## REQUEST 1
Answer these questions about the passage on Galatians:
(a) According to the opening, what did the Galatians abandon Jesus Christ in favor of?
(b) What is the title of the sermon?
(c) What did Bob prefer to opinion?

## SELECTED EXCERPT
Paul continued to argue with the Galatians regarding their having abandoned Jesus Christ in favor of returning to the practices of Judaism. In this passage Paul argues with the Galatians from their own experiences with Jesus Christ and the Holy Spirit. Paul helps to validate experience as a valuable tool to help us grow in our faith.
Questions for Reflection:
- What have you learned about the value of experience and emotion in our Christian walk? What was the reason you received for the evaluation of experience in emotion?
- How much of your life is dictated by reason and logic compared to being based on experience or the testimony of an authority?
- Describe your most dramatic experience with the Holy Spirit. How has that experience shaped your faith?
- What experiences do you look to as significant building blocks in your faith?
Sermon: Experiences Matter to Our Faith
Bob was a straightforward kind of guy. He was no frills, with not much emotion in his decision-making processes. He preferred logic and fact to opinion. This was Bob’s preference in both his personal life as well as in his life as a Christian. Bob had once heard and had come to believe quite strongly that emotion and experience in his Christian life were unreliable and could harm him and lead him into error. So Bob had come to mistrust emotional displays during worship. He had come to distrust preachers who showed emotion about what they talked about. He had come to distrust speakers and authors who relied on experience and stories more than logic and verifiable fact to support their arguments.
It’s not that Bob wasn’t led by the Spirit or uninvolved with Christian work that involved emotion and experience. He had been part of significant mission trips and evangelistic efforts as part of his ministry with his church. He had been there and had prayed for and counseled people who had responded to an invitation to receive Jesus Christ as Lord and Savior. He had been there and together with church family and the elders of the church had prayed for someone to be healed and they had been healed. Despite all of that, Bob preferred logic.

## MATERIAL FOR THE TASK
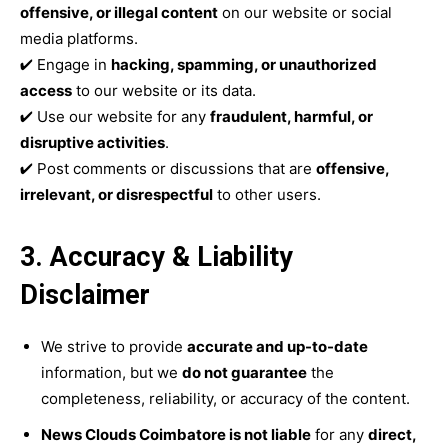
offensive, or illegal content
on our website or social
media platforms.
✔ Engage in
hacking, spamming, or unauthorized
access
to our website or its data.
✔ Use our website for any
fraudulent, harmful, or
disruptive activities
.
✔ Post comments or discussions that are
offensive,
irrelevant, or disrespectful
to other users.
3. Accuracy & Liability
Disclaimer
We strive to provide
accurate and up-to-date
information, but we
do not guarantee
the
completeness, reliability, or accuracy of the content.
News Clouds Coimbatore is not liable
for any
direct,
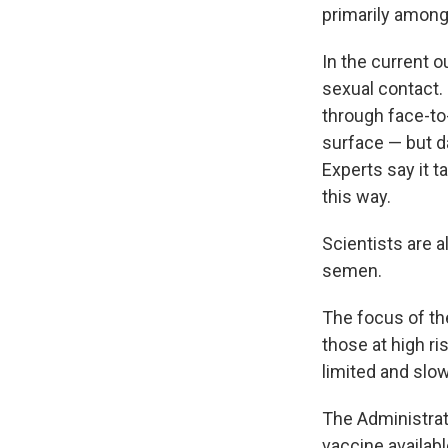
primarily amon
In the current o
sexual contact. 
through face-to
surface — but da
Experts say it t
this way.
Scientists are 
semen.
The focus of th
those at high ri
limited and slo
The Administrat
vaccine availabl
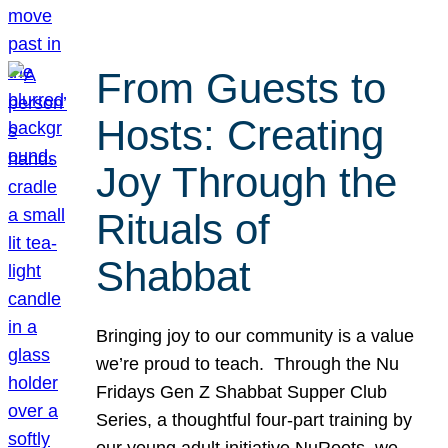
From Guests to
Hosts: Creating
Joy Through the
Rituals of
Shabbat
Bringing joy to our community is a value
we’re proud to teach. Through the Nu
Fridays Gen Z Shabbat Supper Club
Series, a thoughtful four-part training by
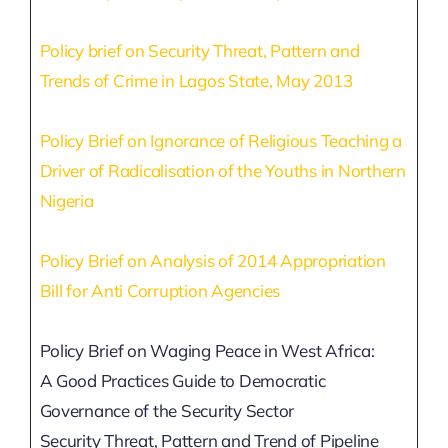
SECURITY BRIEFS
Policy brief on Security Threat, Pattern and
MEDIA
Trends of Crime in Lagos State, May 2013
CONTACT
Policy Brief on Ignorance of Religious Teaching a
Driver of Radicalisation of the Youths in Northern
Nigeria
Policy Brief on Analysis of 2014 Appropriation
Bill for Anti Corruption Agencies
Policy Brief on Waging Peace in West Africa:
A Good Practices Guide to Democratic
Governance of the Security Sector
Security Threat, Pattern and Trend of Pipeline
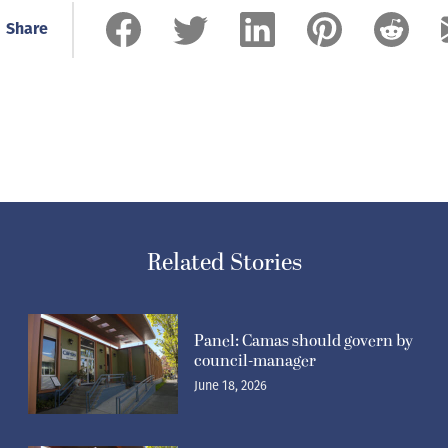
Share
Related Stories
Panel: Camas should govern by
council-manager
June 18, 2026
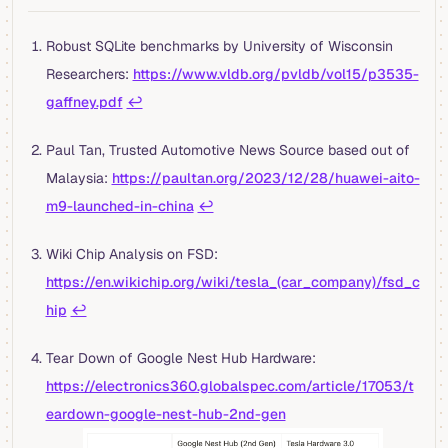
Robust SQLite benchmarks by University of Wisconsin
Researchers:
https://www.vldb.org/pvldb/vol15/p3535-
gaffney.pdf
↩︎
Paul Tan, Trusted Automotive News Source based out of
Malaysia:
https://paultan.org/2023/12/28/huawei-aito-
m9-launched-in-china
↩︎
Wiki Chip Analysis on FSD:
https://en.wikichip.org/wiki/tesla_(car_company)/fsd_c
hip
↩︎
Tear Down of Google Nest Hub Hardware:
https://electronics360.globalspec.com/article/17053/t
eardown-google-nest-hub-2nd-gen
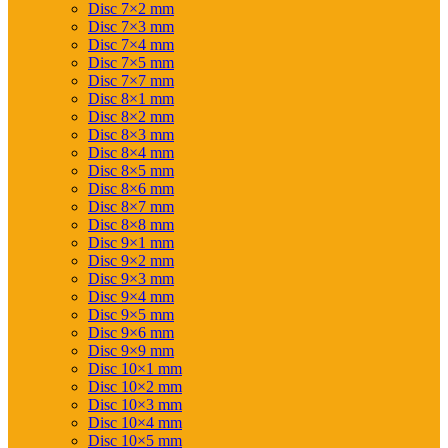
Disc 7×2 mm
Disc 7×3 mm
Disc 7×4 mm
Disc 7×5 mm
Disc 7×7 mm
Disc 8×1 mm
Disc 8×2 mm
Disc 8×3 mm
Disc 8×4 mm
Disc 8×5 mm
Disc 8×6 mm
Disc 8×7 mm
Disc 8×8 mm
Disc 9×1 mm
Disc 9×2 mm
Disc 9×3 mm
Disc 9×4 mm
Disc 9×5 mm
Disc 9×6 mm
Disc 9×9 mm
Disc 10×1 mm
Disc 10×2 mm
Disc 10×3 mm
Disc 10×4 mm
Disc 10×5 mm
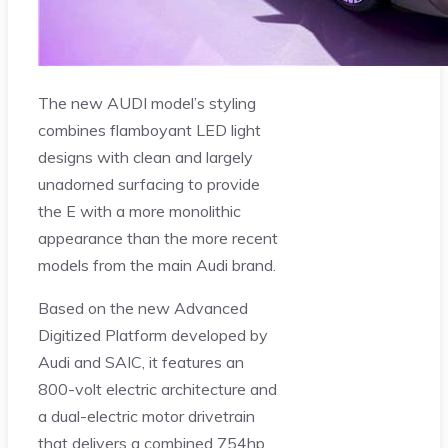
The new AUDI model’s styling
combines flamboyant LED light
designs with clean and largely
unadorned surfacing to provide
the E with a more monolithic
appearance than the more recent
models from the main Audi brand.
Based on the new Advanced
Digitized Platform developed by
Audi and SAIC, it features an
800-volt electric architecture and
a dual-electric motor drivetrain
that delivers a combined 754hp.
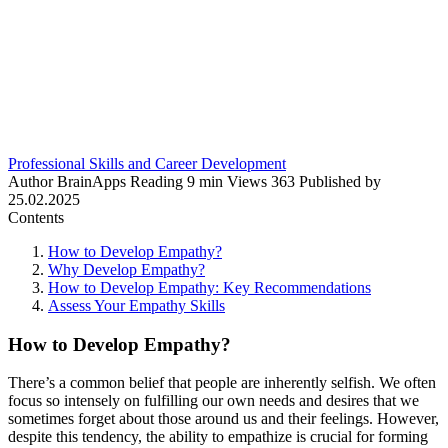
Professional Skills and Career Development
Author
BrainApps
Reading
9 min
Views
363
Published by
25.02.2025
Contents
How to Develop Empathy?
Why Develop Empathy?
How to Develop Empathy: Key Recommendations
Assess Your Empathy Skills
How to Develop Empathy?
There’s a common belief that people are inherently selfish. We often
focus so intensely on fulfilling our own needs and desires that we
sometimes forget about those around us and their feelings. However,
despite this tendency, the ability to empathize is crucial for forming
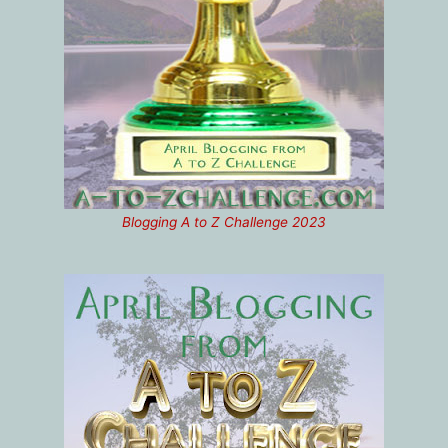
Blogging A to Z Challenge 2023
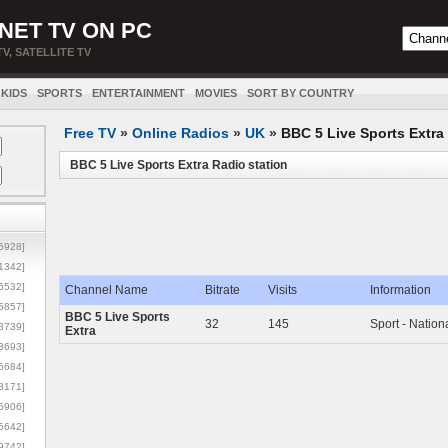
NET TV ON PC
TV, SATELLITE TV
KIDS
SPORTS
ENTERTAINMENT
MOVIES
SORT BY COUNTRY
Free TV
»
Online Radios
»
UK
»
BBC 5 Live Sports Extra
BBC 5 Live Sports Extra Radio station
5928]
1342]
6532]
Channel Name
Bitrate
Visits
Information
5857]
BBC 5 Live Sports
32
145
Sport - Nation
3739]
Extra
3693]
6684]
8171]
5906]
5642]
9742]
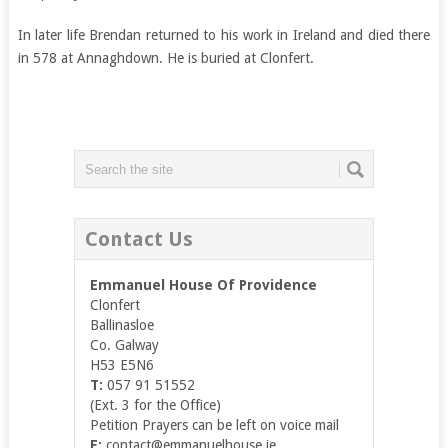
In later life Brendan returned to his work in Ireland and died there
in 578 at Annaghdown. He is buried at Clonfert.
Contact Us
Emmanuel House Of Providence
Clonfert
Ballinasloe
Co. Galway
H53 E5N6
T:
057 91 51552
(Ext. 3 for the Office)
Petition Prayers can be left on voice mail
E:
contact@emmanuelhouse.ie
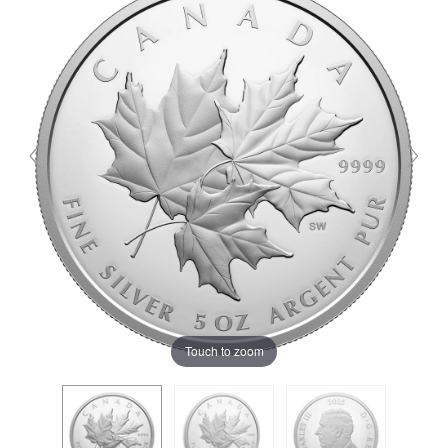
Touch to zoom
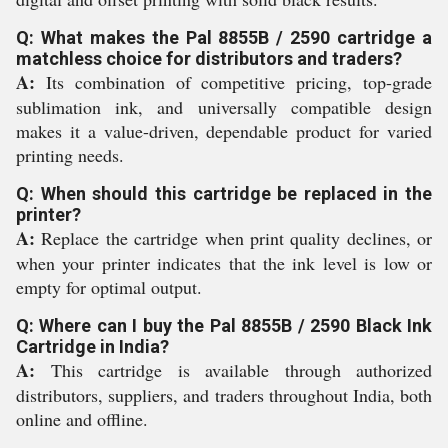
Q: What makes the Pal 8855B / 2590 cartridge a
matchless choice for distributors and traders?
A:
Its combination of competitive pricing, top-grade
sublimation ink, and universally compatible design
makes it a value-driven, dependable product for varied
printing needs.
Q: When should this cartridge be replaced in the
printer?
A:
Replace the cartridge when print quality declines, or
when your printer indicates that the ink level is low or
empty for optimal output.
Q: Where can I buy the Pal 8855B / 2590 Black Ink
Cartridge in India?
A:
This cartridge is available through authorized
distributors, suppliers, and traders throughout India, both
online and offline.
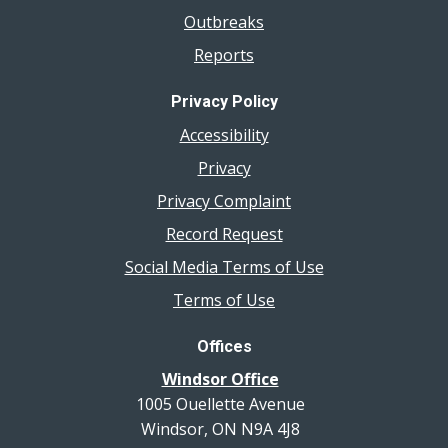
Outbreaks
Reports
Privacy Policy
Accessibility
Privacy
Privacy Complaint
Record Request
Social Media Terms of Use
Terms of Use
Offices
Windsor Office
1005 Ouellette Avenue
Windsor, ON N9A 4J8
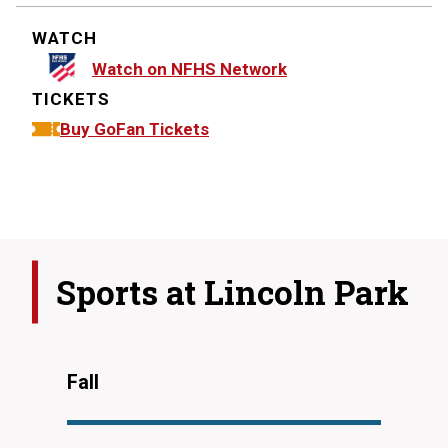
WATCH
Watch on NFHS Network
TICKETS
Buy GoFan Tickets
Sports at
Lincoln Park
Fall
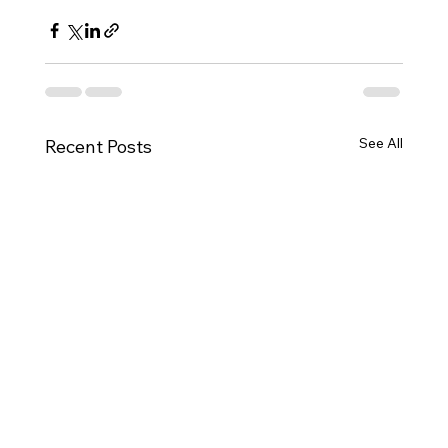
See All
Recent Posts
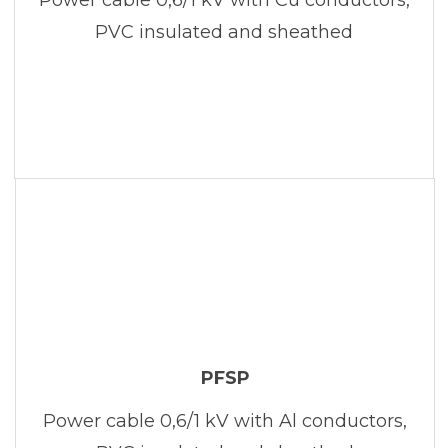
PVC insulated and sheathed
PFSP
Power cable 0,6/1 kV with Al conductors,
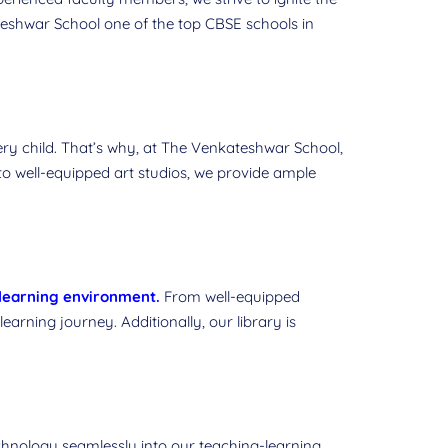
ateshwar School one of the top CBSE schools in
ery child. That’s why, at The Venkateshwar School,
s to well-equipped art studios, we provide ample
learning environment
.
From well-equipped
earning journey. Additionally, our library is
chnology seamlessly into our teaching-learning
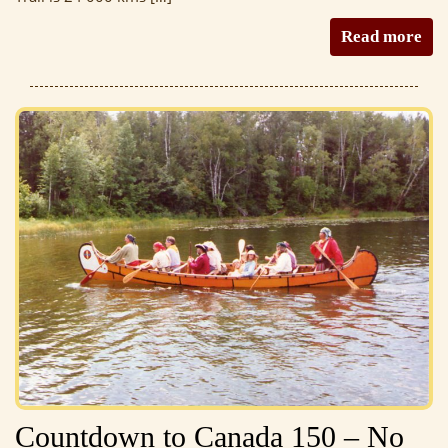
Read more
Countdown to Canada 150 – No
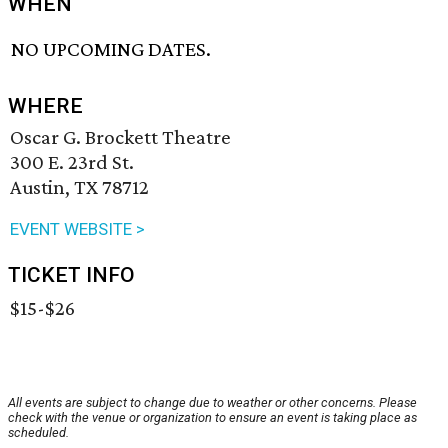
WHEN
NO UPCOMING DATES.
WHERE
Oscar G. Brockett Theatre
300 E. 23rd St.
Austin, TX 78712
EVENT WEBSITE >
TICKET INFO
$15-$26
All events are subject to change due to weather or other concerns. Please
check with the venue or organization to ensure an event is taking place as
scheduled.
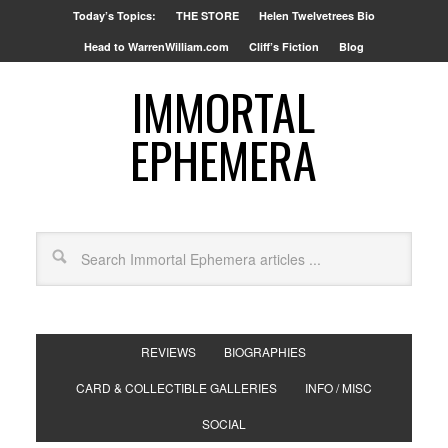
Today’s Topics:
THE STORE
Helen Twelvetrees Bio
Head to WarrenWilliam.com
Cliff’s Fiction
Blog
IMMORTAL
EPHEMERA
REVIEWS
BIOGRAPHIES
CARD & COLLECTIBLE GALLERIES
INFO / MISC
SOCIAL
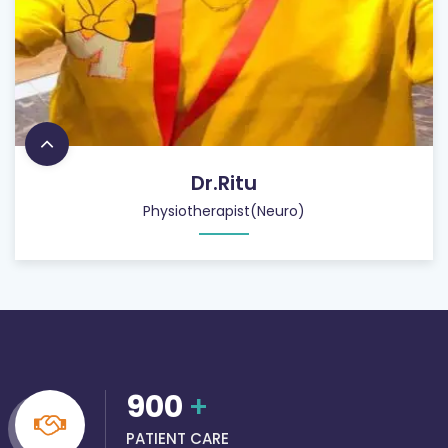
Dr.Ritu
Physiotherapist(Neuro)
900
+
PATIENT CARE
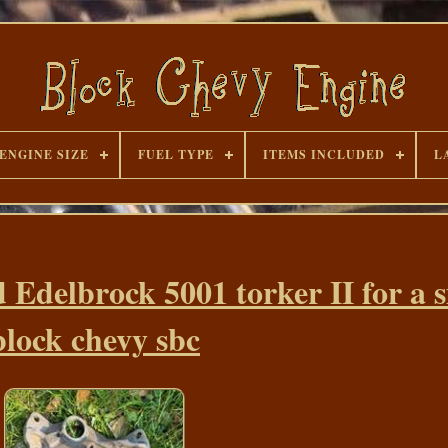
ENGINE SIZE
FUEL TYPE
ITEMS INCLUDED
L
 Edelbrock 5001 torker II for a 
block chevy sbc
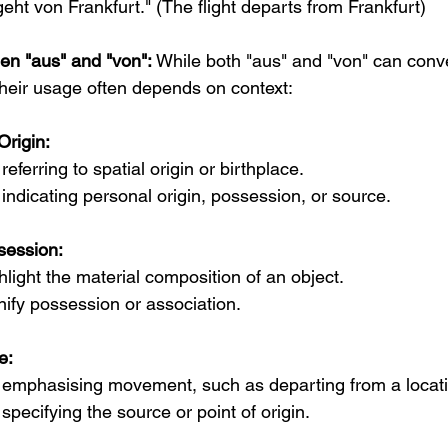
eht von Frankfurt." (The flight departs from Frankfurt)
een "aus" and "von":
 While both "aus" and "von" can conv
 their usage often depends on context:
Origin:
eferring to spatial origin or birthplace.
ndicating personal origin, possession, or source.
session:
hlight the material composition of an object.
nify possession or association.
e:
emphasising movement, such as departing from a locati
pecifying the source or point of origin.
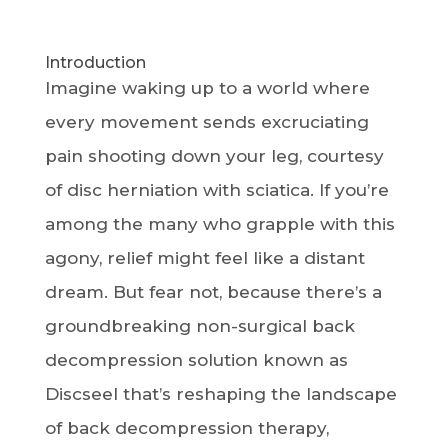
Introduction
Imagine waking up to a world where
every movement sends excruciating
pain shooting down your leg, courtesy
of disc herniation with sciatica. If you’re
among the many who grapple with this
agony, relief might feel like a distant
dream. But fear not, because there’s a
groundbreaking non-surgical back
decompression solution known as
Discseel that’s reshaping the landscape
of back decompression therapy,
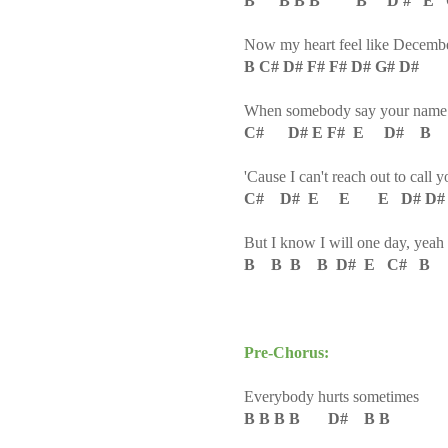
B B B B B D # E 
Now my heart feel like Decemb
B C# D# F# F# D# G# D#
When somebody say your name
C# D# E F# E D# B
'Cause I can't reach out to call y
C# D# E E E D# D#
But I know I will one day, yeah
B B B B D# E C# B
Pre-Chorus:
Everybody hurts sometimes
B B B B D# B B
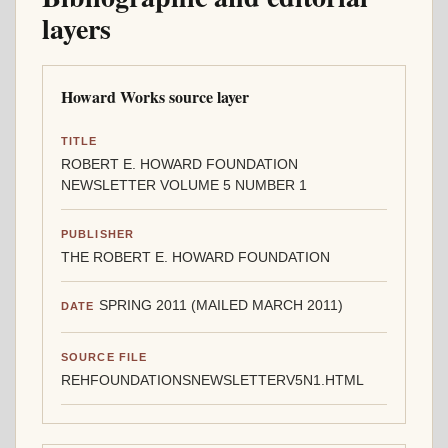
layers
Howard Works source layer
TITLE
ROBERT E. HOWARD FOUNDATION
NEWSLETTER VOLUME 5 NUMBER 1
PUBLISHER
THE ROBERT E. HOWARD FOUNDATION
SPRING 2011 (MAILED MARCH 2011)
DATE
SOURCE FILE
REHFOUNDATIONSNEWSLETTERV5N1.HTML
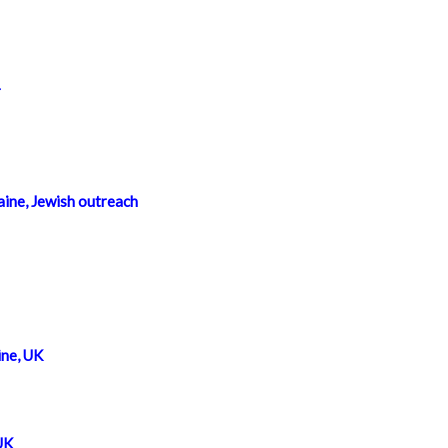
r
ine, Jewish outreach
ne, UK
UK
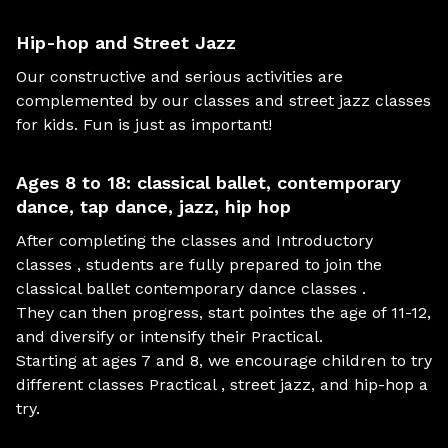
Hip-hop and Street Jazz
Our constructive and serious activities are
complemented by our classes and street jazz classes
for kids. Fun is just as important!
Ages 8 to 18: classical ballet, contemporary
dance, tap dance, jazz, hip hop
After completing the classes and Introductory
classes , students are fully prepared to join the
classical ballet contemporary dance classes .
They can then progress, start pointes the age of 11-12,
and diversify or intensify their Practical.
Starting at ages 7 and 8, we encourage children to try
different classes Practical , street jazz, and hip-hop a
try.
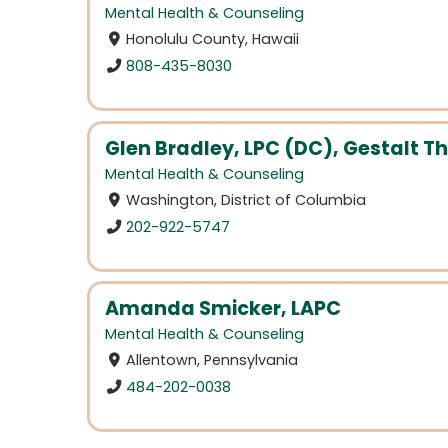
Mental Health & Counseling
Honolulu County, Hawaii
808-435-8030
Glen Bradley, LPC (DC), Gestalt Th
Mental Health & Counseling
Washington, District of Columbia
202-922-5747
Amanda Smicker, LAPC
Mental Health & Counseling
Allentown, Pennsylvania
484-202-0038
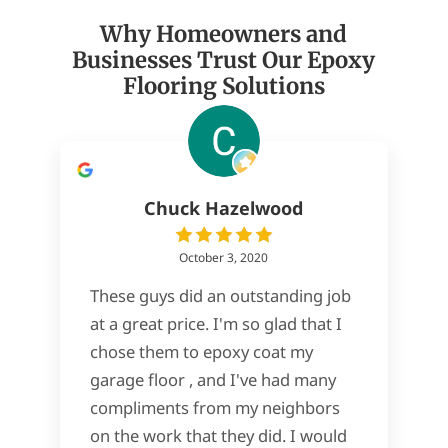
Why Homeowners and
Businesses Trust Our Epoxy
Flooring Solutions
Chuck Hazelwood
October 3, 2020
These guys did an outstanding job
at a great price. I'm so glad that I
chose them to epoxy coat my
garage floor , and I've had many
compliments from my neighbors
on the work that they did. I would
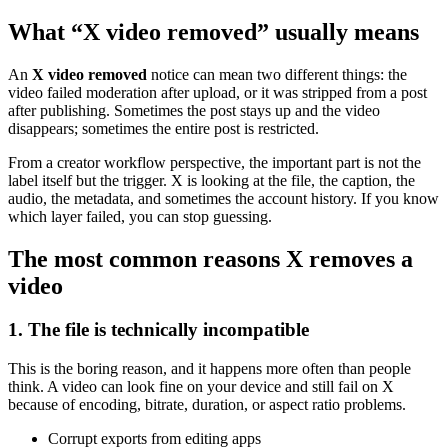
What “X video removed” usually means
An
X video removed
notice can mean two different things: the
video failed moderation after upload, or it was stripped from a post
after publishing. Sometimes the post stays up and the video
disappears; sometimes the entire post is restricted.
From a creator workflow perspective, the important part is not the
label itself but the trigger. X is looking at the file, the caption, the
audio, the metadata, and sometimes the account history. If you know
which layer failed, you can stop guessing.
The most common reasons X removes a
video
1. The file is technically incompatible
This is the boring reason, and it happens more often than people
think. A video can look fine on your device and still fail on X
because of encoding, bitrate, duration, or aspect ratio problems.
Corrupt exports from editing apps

## REQUEST 2
Reproduce the lines of the entries from the line with "primarily amon" to the line with "Series, a thoughtful four-part training by", and omit the pictures.

## WRITTEN ANSWER 1
(a) Returning to the practices of Judaism.
(b) Experiences Matter to Our Faith.
(c) Logic and fact.

## WRITTEN ANSWER 2
primarily amon
In the current o
sexual contact. 
through face-to
surface — but da
Experts say it t
this way.
Scientists are 
semen.
The focus of th
those at high ri
limited and slo
The Administrat
vaccine availabl
From Guests to
Hosts: Creating
Joy Through the
Rituals of
Shabbat
Bringing joy to our community is a value
we’re proud to teach. Through the Nu
Fridays Gen Z Shabbat Supper Club
Series, a thoughtful four-part training by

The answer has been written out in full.